**Your objective**
Reproduce word for word the lines below, beginning with the line that contains "Here, each photo" and continuing through the line that contains "0.017096, 0.461441, 0.728895]]". Leave the pictures out of your copy.

**Dataset excerpts**
▬▬▬▬▬▬▬▬▬▬
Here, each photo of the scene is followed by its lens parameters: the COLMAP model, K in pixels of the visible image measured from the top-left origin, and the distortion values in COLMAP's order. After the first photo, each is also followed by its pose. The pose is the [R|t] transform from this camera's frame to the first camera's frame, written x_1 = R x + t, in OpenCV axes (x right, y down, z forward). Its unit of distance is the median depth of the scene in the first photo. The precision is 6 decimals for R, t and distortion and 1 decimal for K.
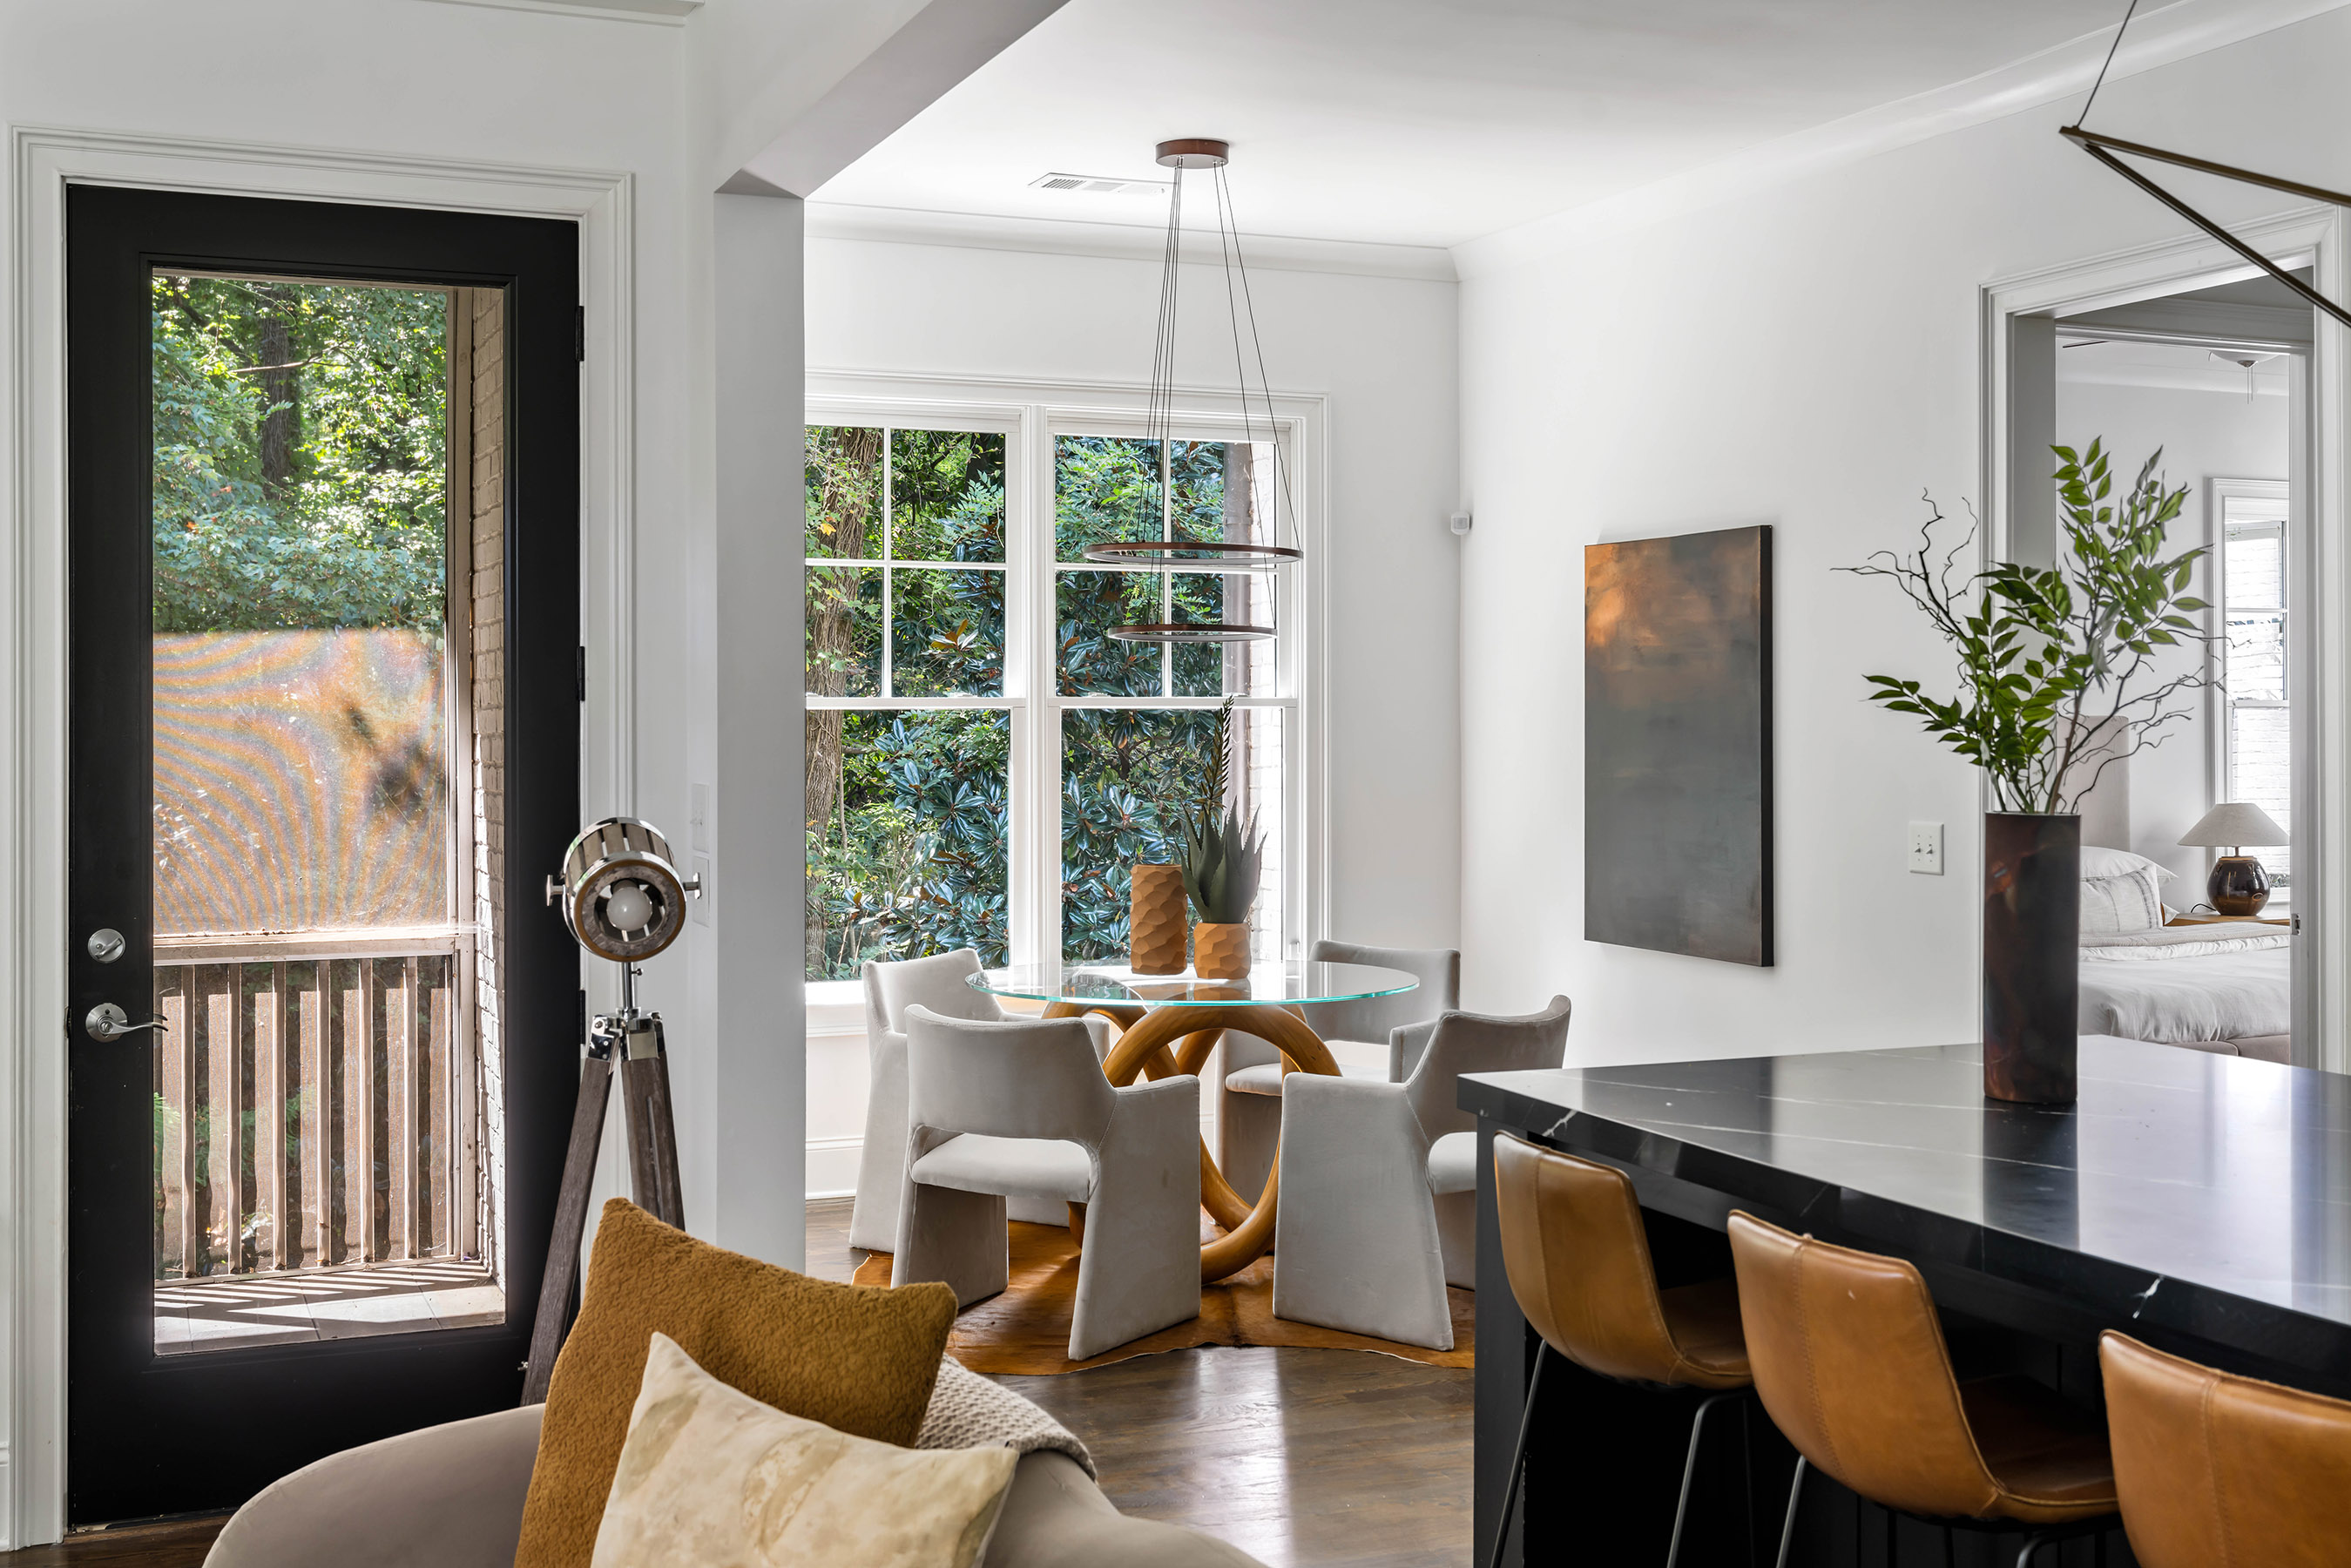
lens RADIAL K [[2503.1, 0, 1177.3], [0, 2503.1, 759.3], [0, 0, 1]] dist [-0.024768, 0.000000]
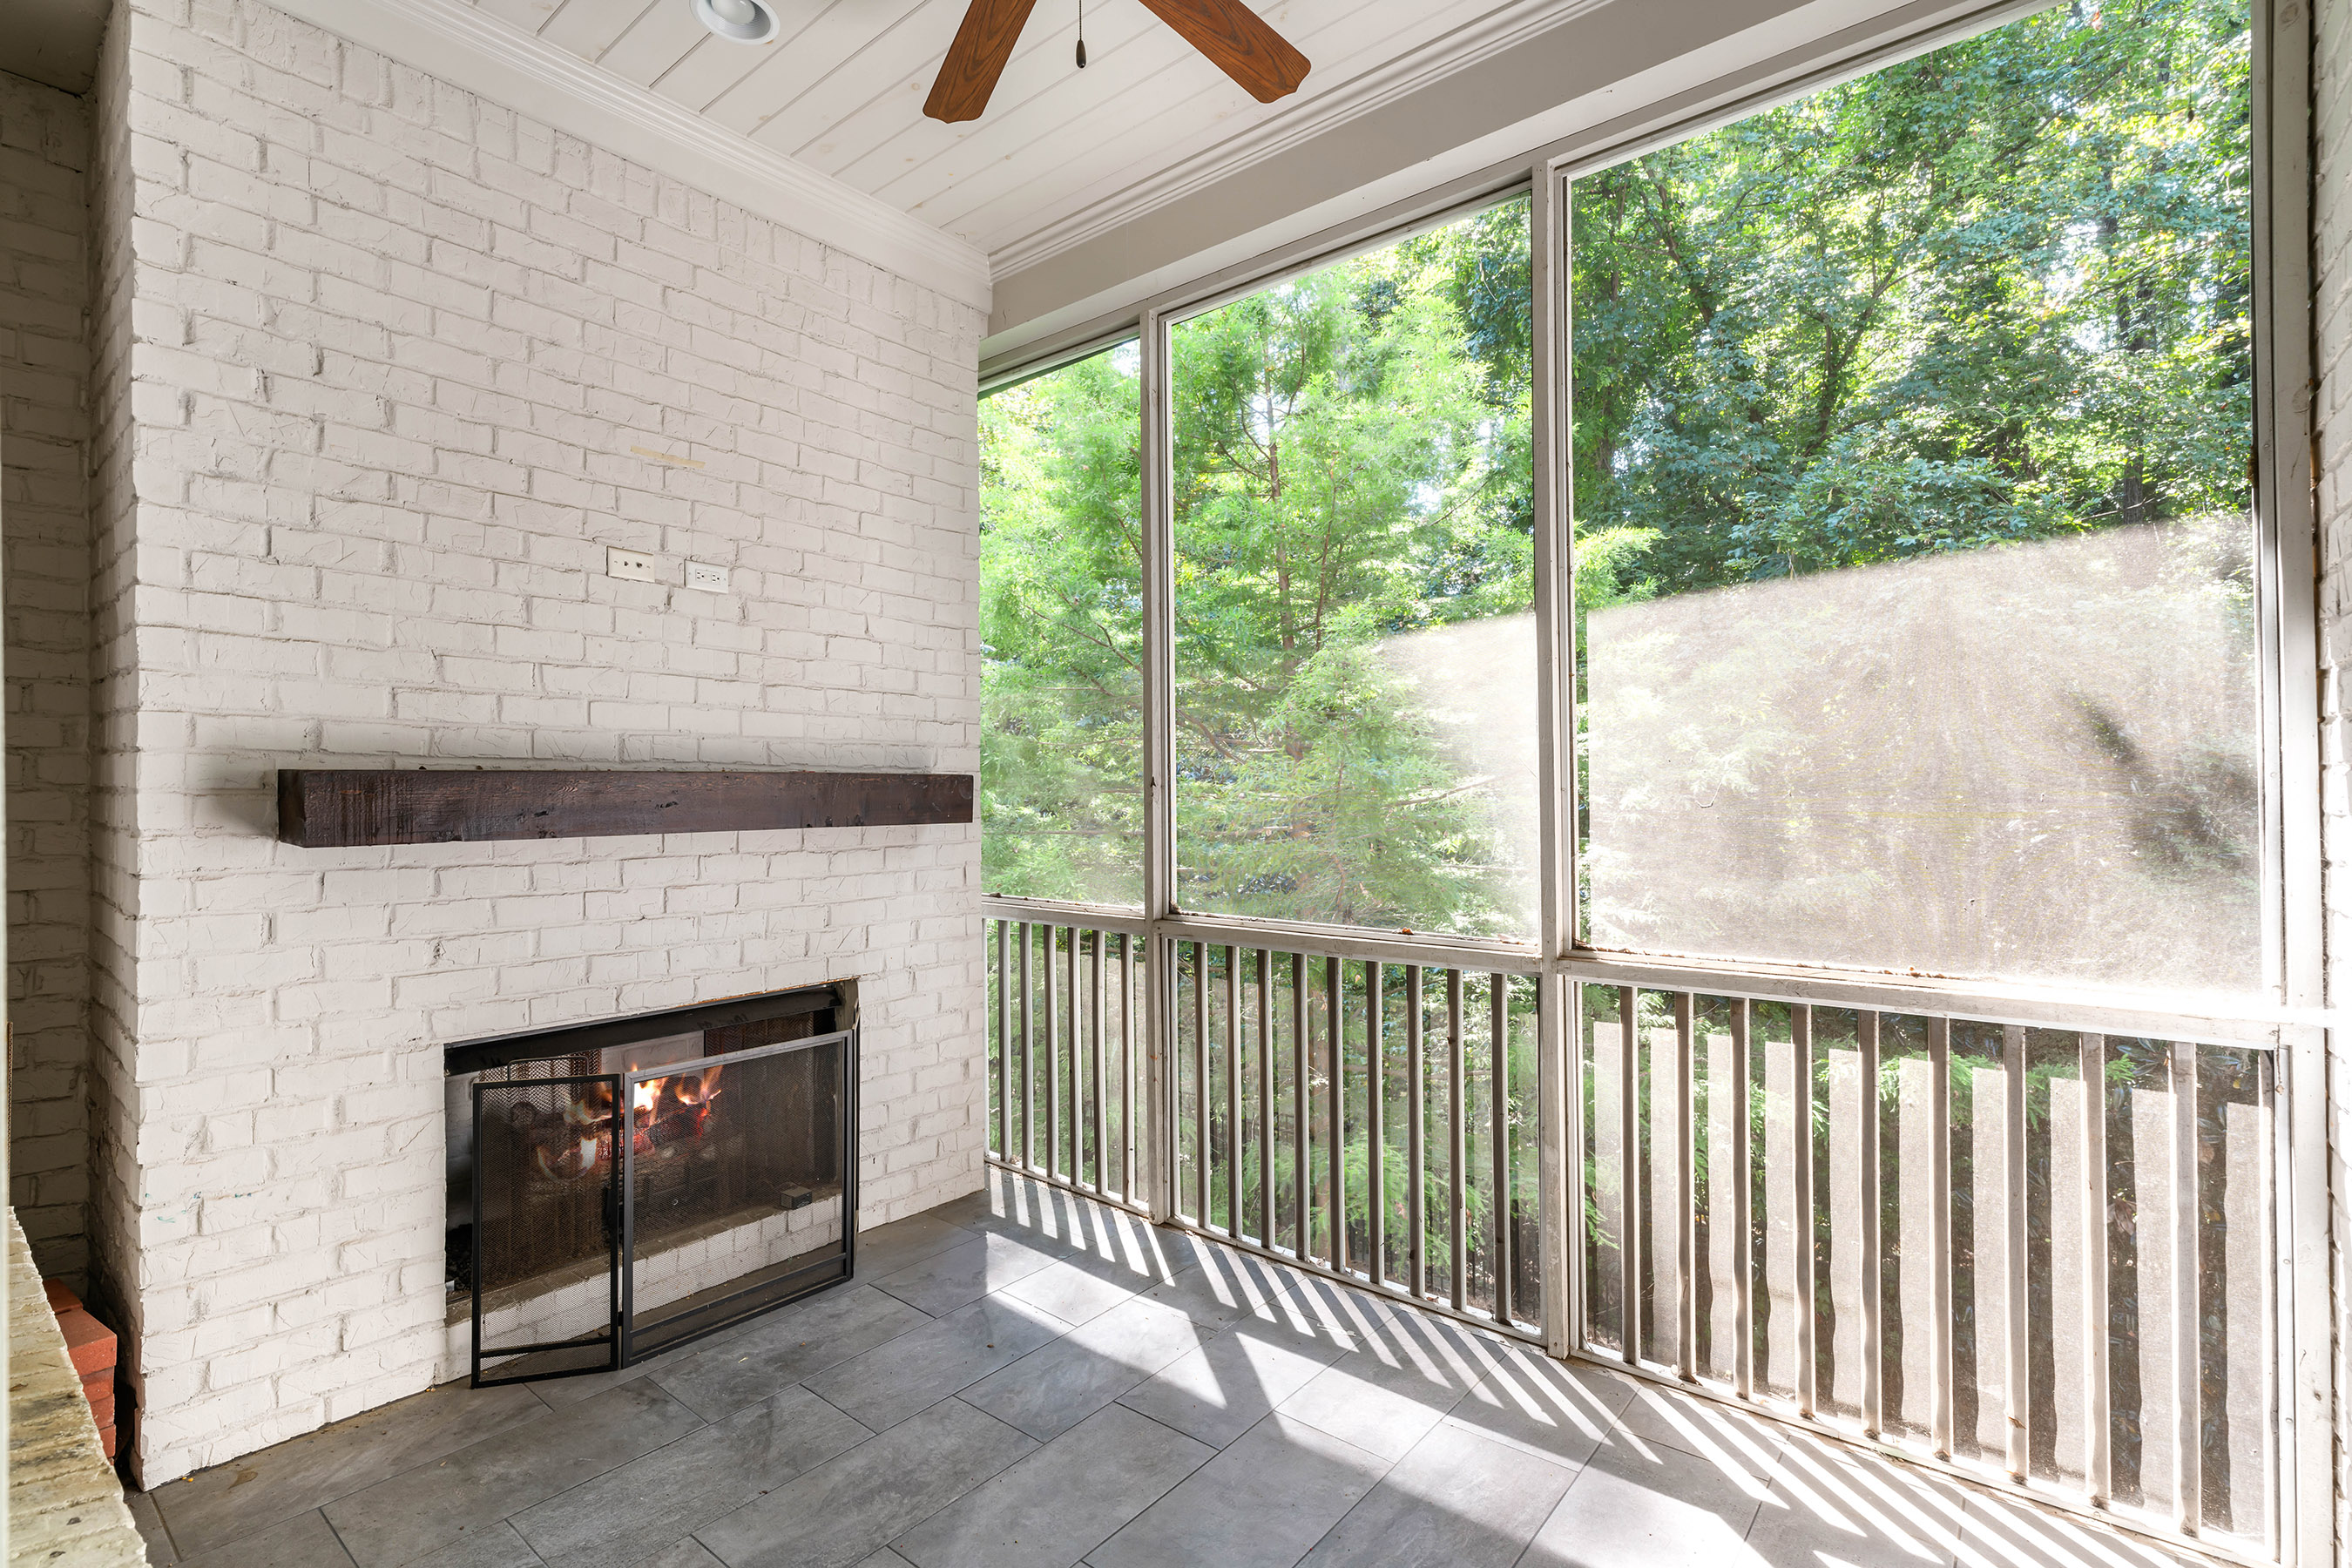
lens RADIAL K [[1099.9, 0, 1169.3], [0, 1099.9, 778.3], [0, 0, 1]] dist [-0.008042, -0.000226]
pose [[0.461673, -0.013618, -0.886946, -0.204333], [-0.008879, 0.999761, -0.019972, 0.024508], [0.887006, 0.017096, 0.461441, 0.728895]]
▬▬▬▬▬▬▬▬▬▬
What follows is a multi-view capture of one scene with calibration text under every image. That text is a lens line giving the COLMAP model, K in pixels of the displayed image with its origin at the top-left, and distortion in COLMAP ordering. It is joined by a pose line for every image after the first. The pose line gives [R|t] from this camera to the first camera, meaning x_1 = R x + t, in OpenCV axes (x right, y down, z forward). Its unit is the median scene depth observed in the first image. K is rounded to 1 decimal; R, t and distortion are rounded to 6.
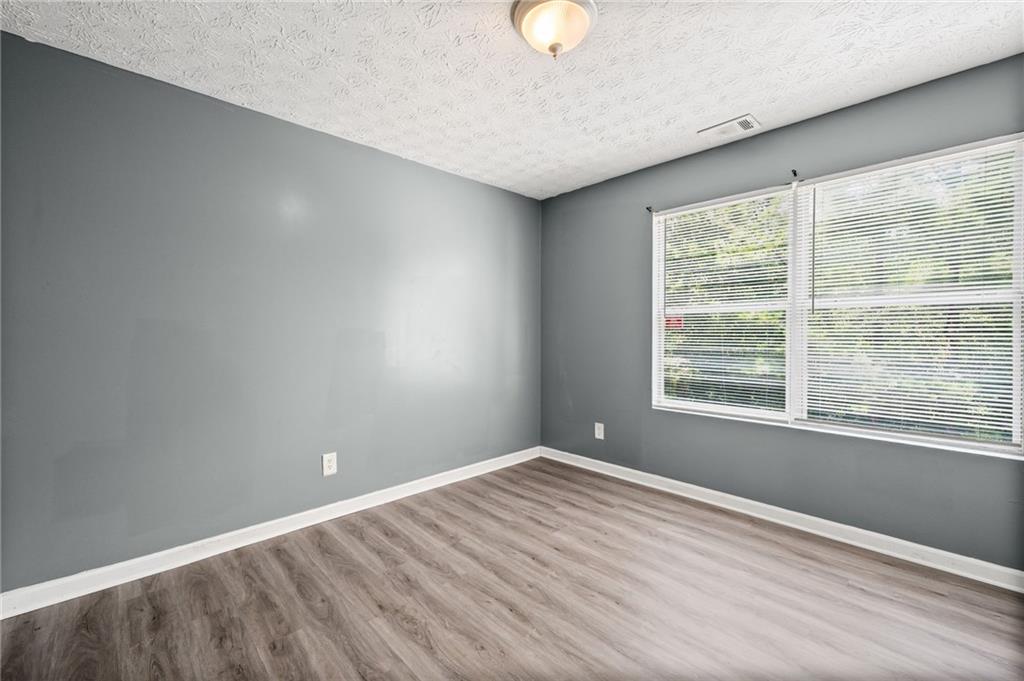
▬▬▬▬▬▬▬▬▬▬
**Answer section**
Here, each photo of the scene is followed by its lens parameters: the COLMAP model, K in pixels of the visible image measured from the top-left origin, and the distortion values in COLMAP's order. After the first photo, each is also followed by its pose. The pose is the [R|t] transform from this camera's frame to the first camera's frame, written x_1 = R x + t, in OpenCV axes (x right, y down, z forward). Its unit of distance is the median depth of the scene in the first photo. The precision is 6 decimals for R, t and distortion and 1 decimal for K.
lens RADIAL K [[2503.1, 0, 1177.3], [0, 2503.1, 759.3], [0, 0, 1]] dist [-0.024768, 0.000000]
lens RADIAL K [[1099.9, 0, 1169.3], [0, 1099.9, 778.3], [0, 0, 1]] dist [-0.008042, -0.000226]
pose [[0.461673, -0.013618, -0.886946, -0.204333], [-0.008879, 0.999761, -0.019972, 0.024508], [0.887006, 0.017096, 0.461441, 0.728895]]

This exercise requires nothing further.